SNI in the outer layer (i.e. mTLS tunnel), yes, but not the SNI in the inner layer (i.e. workload-to-workload TLS inside mTLS tunnel), which this issue is about.

I may not be correctly understanding your comment. The inner SNI is encrypted using the mTLS. I was suggesting to extract the inner SNI in the receiving proxy, after it decrypts the mTLS connection. At that point the inner SNI is clear text again and can be inspected.

[vadimeisenbergibm]

@elevran Right, the option 3 would not help us to prevent cheating (sending a fake SNI) by a compromised sidecar proxy.

[rshriram]

How is this improving security? is someone MITMing and changing the SNI alone? that can't happen in a k8s network as there is no L2. Is someone masquerading as the source pod? That can't happen if you do RBAC at the egress gateway that validates against the source pod's SAN.

Doing the double/triple mtls inspection stuff is something that cannot be easily programmed through Pilot as it treats ingress and egress gateways in the same way. This will then end up manifesting as a multitude of user configurations (classify gateway type or define a special TLS mode, etc. etc.). The gateway has no idea whether the payload inside a mTLS connection is already encrypted or not or its protocol etc. So, simply reading the SNI string verbatim is a security hole in itself as the protocol is not typed [we don't know what it is in advance].

[vadimeisenbergibm]

The scenario is as follows. Suppose you have the following policy in Istio:

1. PodA may access *.foxnews.com
2. PodB may access *.cnn.com

An attacker is able to break into the PodA and wants to access edition.cnn.com, which is forbidden by the example policy.

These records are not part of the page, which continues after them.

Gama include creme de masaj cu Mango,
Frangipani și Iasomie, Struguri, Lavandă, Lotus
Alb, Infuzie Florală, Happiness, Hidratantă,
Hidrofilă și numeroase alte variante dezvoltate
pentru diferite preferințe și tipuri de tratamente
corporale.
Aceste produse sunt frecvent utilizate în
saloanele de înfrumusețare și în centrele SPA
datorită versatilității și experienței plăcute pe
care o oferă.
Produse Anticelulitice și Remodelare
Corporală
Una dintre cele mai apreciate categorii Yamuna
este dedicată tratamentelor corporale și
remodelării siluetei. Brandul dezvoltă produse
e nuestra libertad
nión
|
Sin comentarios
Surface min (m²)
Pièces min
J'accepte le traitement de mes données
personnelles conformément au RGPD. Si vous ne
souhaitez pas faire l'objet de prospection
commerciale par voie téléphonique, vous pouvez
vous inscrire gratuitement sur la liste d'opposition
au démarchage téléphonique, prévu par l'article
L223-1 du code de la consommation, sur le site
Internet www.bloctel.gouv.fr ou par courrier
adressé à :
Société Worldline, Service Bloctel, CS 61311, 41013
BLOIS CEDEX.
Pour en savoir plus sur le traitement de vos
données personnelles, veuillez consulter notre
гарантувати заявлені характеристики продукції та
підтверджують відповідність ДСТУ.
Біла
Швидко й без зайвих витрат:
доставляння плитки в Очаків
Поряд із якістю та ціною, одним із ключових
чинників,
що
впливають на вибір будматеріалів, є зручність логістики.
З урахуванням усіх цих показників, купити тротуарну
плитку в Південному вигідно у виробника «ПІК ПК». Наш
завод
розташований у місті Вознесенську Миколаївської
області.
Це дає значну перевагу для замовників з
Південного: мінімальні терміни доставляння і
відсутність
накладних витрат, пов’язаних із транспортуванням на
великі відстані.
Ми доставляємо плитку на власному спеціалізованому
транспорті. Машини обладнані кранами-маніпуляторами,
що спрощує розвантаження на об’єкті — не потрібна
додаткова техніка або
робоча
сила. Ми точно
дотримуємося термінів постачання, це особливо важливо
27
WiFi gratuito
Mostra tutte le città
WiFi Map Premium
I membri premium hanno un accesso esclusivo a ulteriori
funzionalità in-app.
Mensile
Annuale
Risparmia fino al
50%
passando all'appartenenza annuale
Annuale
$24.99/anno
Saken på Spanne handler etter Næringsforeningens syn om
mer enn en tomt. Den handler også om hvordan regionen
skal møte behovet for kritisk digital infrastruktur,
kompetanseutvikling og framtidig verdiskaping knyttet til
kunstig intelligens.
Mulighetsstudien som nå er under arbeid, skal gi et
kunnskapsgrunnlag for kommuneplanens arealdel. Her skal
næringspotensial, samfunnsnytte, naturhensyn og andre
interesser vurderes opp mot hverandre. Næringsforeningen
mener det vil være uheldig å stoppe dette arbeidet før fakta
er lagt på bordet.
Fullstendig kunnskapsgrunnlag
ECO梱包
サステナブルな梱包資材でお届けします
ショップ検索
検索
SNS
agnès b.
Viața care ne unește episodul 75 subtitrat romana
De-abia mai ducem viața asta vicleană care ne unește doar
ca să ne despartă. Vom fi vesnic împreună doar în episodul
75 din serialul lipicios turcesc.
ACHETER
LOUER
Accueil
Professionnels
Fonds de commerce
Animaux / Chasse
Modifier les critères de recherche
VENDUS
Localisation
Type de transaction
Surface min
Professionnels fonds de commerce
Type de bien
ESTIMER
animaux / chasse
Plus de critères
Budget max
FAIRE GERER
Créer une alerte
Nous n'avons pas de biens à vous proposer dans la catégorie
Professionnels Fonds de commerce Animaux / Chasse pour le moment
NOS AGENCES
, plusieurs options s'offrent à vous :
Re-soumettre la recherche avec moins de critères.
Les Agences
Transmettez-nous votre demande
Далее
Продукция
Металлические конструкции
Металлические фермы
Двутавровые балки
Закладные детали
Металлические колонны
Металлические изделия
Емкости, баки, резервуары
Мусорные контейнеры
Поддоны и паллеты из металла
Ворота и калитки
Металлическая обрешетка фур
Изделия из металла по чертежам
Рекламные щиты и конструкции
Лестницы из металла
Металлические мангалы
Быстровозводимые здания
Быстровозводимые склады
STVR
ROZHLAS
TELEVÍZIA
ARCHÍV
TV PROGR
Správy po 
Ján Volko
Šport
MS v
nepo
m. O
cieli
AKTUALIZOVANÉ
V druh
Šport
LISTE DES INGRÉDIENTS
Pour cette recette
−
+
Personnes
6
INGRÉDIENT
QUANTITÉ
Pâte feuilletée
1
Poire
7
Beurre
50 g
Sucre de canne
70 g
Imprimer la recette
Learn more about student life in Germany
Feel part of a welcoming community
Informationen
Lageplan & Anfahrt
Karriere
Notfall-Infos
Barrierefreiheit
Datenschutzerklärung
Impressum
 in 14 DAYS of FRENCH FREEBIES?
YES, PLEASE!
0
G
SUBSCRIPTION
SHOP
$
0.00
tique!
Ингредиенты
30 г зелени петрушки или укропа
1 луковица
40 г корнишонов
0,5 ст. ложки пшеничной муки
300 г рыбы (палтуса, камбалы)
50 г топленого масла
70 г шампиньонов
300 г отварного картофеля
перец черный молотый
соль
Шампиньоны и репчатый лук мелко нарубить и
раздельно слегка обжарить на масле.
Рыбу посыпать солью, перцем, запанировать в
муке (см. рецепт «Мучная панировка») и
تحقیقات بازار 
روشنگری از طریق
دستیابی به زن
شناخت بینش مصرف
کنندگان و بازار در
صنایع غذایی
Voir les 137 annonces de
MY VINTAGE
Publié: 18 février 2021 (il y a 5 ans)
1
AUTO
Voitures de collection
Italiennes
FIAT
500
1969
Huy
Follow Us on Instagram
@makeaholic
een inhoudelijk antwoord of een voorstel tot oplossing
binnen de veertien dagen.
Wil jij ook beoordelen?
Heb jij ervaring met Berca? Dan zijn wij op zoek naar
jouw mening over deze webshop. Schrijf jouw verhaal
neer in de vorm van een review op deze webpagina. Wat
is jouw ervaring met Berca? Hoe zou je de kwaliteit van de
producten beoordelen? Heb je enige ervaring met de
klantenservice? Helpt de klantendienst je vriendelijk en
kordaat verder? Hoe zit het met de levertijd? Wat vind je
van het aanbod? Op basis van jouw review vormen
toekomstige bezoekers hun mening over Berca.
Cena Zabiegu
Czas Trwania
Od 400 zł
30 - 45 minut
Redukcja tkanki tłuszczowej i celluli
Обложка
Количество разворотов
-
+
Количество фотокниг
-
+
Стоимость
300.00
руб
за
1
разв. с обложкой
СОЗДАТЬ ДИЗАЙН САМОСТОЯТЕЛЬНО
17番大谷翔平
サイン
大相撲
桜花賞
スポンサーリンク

Let's assume that the attacker is able to kill/bypass the sidecar proxy, steal its certificates (stealing certificates is mentioned here - https://istio.io/docs/concepts/security/#secure-naming) and to run its own, malicious version of the sidecar proxy with the certificates of the PodA. Now the attacker will issue a request to edition.cnn.com (with the original SNI equal edition.cnn.com). The malicious sidecar proxy will open mTLS connection to the gateway, with the outer SNI equal www.foxnews.com. The gateway's proxy will send to the Istio Mixer the identity of the pod PodA and the outer SNI www.foxnews.com. The Mixer check will succeed. Then the gateway will perform mTLS termination, and will forward the request by the original SNI to edition.cnn.com (see istio/istio.io#1984).

To prevent such attack we need to ensure that the gateway sends the original, inner SNI to the mixer, not the outer one. The security is enforced in the following way - you forward the traffic to the same server that you report to the mixer. This way the traffic will indeed be forwarded to the server that was reported to and allowed by the Mixer.

[elevran]

@rshriram do you think it could, perhaps, be cleaner if we had a clear separation between tunnel setup phase (where envoys can exchange any data needed - e.g., to support mTLS, forward original client and server L3 information, etc.) and payload exchange after the tunnel is fully set up?

This would work well for TCP proxying where the envoy-envoy connection is "per session", and may be skipped for when multiplexing multiple connections unto the same envoy connection. SNI routing is more like TCP proxying than HTTP/H2.